Simultaneous Equations Challenge II

[anemone]

Solve for real solutions of the system of equations below:

$a(\sqrt{b}+b)=\sqrt{1-a}(\sqrt{a}+\sqrt{1-a})$

$32a(a^2-1)(2a^2-1)^2+b=0$

 

[anemone]

Hint:

Spoiler

Try to think from the perspective of injective function and also use the trigonometric substitution for the second equation.(Nod)

 

[anemone]

Solution of other:

Spoiler

First equation implies $a\in (0,\,1]$ and $b\ge 0$ and may then be written as $b+\sqrt{b}=\dfrac{1-a}{a}+\sqrt{\dfrac{1-a}{a}}$.

Since $a+\sqrt{a}$ is injective, this implies $b=\dfrac{1-a}{a}$ and the second equation becomes $a\ne 0$ and $32a^2(a^2-1)(2a^2-1)^2=a-1$.

Setting $a=\cos t$, this is $\cos 8t=\cos t$ and since $a>0$, $a\in \left( \cos \dfrac{4\pi}{9},\,\cos \dfrac{2\pi}{9},\,\cos \dfrac{2\pi}{7},\,1\right)$.

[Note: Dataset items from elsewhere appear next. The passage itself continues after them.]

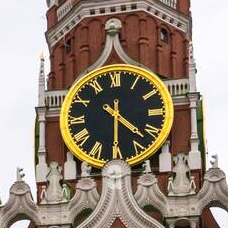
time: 4:30
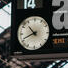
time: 10:41
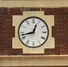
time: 12:42
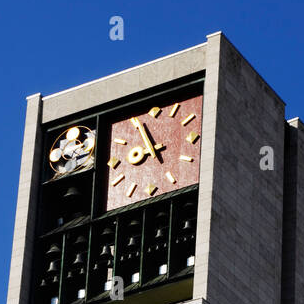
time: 8:55
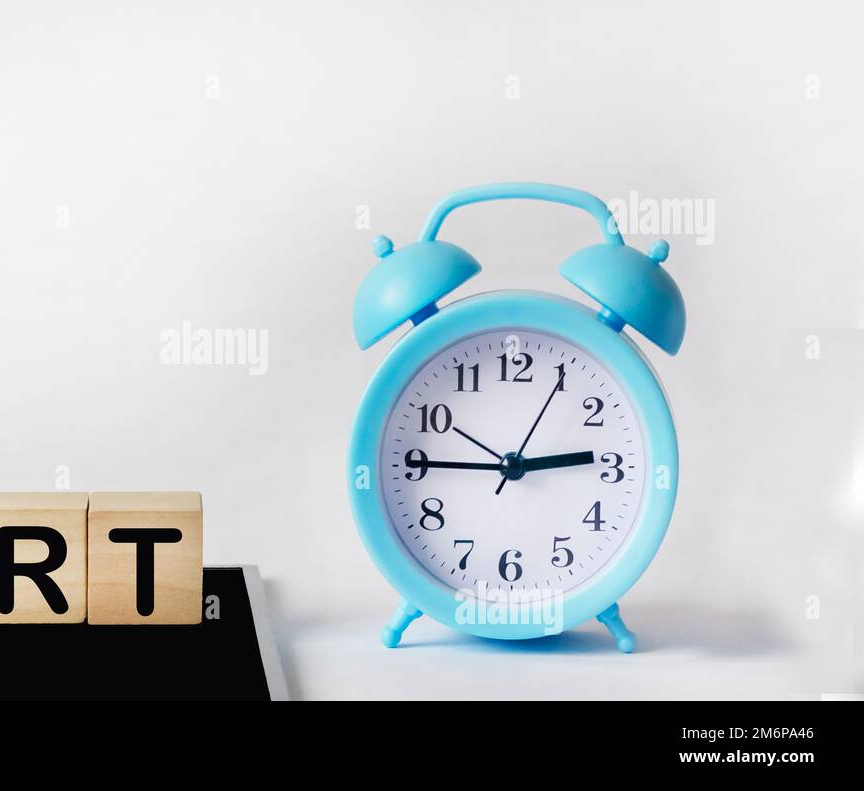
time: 2:45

Hence the 4 solutions are shown below:

$(a,\,b)=(\cos \dfrac{4\pi}{9},\,\dfrac{1}{\cos \dfrac{4\pi}{9}}-1),\,(\cos \dfrac{2\pi}{9},\,\dfrac{1}{\cos \dfrac{2\pi}{9}}-1),\,(\cos \dfrac{2\pi}{7},\,\dfrac{1}{\cos \dfrac{2\pi}{7}}-1),\,(1,\,0)$.